Parmigianino’s painting “Galeazzo Sanvital, Prince Fontanelatto”. The size of the painting is 109 x 81 cm, wood, oil. Already in the early period, Parmigianino showed himself to be an outstanding portrait painter, who can impressively emphasize the aristocratic nobility of his models and envelop them, thanks to the emblematic details of the entourage, with an aura of meaningful secrets.
Such is the portrait of Galeazzo Sanvital, written by the artist in 1524. Despite the military attributes, the picture is permeated with subtle aristocracy and restrained dignity. The face of the young prince, filled with spirituality and nobility, deserves attention with inquisitive and attentive eyes.

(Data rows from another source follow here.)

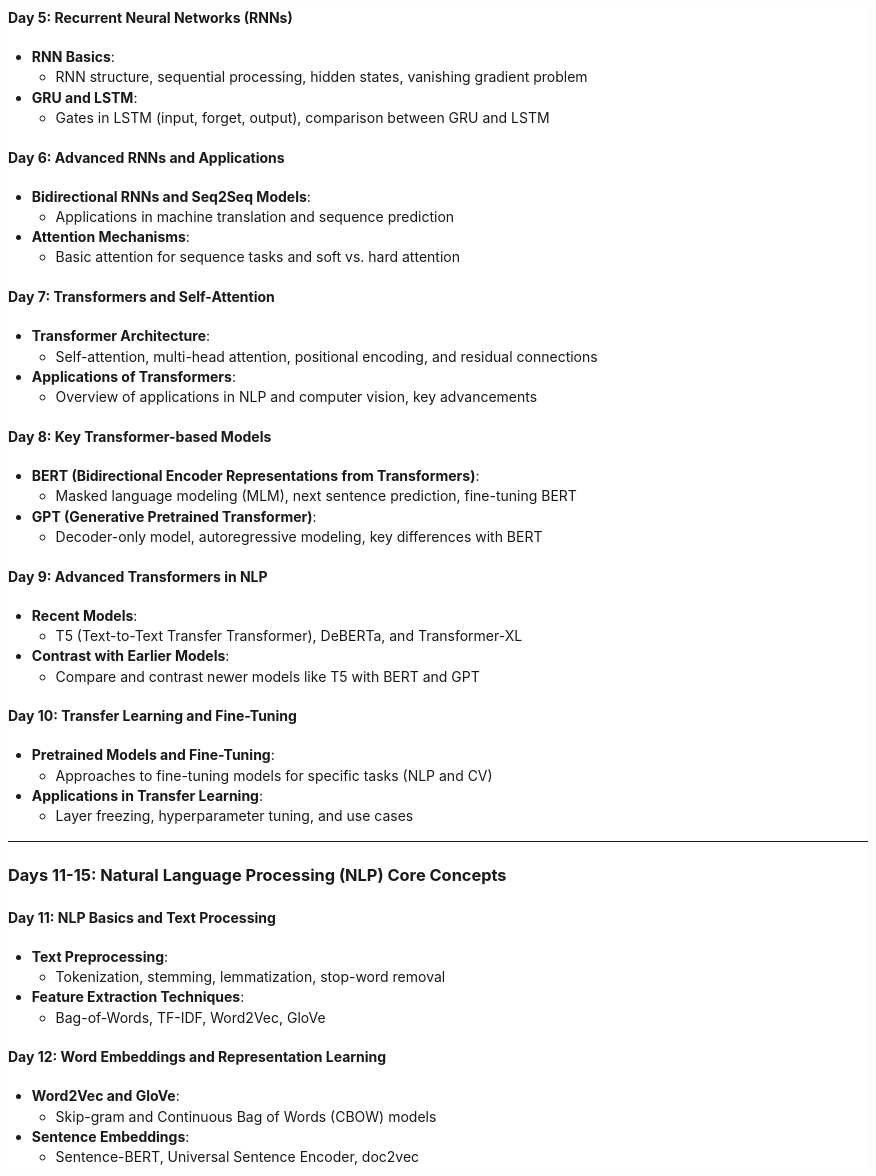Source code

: #### **Day 5: Recurrent Neural Networks (RNNs)**
- **RNN Basics**:
  - RNN structure, sequential processing, hidden states, vanishing gradient problem
- **GRU and LSTM**:
  - Gates in LSTM (input, forget, output), comparison between GRU and LSTM

#### **Day 6: Advanced RNNs and Applications**
- **Bidirectional RNNs and Seq2Seq Models**:
  - Applications in machine translation and sequence prediction
- **Attention Mechanisms**:
  - Basic attention for sequence tasks and soft vs. hard attention

#### **Day 7: Transformers and Self-Attention**
- **Transformer Architecture**:
  - Self-attention, multi-head attention, positional encoding, and residual connections
- **Applications of Transformers**:
  - Overview of applications in NLP and computer vision, key advancements

#### **Day 8: Key Transformer-based Models**
- **BERT (Bidirectional Encoder Representations from Transformers)**:
  - Masked language modeling (MLM), next sentence prediction, fine-tuning BERT
- **GPT (Generative Pretrained Transformer)**:
  - Decoder-only model, autoregressive modeling, key differences with BERT

#### **Day 9: Advanced Transformers in NLP**
- **Recent Models**:
  - T5 (Text-to-Text Transfer Transformer), DeBERTa, and Transformer-XL
- **Contrast with Earlier Models**:
  - Compare and contrast newer models like T5 with BERT and GPT

#### **Day 10: Transfer Learning and Fine-Tuning**
- **Pretrained Models and Fine-Tuning**:
  - Approaches to fine-tuning models for specific tasks (NLP and CV)
- **Applications in Transfer Learning**:
  - Layer freezing, hyperparameter tuning, and use cases

---

### **Days 11-15: Natural Language Processing (NLP) Core Concepts**

#### **Day 11: NLP Basics and Text Processing**
- **Text Preprocessing**:
  - Tokenization, stemming, lemmatization, stop-word removal
- **Feature Extraction Techniques**:
  - Bag-of-Words, TF-IDF, Word2Vec, GloVe

#### **Day 12: Word Embeddings and Representation Learning**
- **Word2Vec and GloVe**:
  - Skip-gram and Continuous Bag of Words (CBOW) models
- **Sentence Embeddings**:
  - Sentence-BERT, Universal Sentence Encoder, doc2vec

The portrait occupies a special place in the work of the Italian master – this is the only genre in which the art of Mannerism retained a certain contact with reality. The portraits of Parmigianino, who, along with Bronzino, was the largest portraitist of the Mannerist direction, are marked by great inconsistency, but represent a very significant aesthetic phenomenon.

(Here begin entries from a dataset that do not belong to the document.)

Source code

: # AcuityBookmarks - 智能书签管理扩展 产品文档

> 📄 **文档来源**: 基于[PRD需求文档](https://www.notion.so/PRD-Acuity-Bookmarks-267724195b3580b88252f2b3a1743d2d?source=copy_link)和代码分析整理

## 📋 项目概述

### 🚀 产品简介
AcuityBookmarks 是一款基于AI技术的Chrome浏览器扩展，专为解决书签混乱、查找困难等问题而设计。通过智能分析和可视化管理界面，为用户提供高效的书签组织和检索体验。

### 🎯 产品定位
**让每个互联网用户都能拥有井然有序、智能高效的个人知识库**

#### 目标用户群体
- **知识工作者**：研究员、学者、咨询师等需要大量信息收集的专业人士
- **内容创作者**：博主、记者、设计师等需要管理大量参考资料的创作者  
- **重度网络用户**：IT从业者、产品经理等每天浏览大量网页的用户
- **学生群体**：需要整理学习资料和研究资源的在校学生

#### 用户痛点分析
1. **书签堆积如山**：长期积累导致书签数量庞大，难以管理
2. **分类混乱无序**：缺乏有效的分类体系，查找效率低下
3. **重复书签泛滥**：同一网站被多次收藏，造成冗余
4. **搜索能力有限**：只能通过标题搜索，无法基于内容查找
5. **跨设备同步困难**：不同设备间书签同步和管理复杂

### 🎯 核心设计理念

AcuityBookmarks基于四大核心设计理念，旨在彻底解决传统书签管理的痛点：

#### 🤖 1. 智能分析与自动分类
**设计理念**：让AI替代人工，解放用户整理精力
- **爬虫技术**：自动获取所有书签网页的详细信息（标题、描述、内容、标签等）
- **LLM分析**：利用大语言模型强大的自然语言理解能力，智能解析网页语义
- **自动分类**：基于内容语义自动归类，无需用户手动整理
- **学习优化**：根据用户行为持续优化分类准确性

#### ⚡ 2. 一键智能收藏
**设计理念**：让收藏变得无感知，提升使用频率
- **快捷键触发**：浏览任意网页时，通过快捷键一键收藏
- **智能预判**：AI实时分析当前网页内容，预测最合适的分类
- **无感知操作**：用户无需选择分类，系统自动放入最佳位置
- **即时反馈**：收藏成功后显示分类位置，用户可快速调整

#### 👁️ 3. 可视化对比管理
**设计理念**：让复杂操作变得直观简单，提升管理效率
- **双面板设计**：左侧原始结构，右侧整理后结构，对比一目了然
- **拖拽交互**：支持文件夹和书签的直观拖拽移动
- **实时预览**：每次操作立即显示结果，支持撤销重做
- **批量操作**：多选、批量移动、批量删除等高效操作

Some of them bear a clear imprint of the crisis of the master’s worldview: the image of a person in them is deprived of vivid specificity and fullness, representativeness is usually created not by the heroic significance of the image, but by the magnificence and pomp of accessories. But, on the other hand, the artist has managed to catch in the soul of a contemporary an internal breakdown, confusion, anxiety, which informs a number of his portraits of anxious spirituality, notes of concealed mental pain or deep melancholic reverie.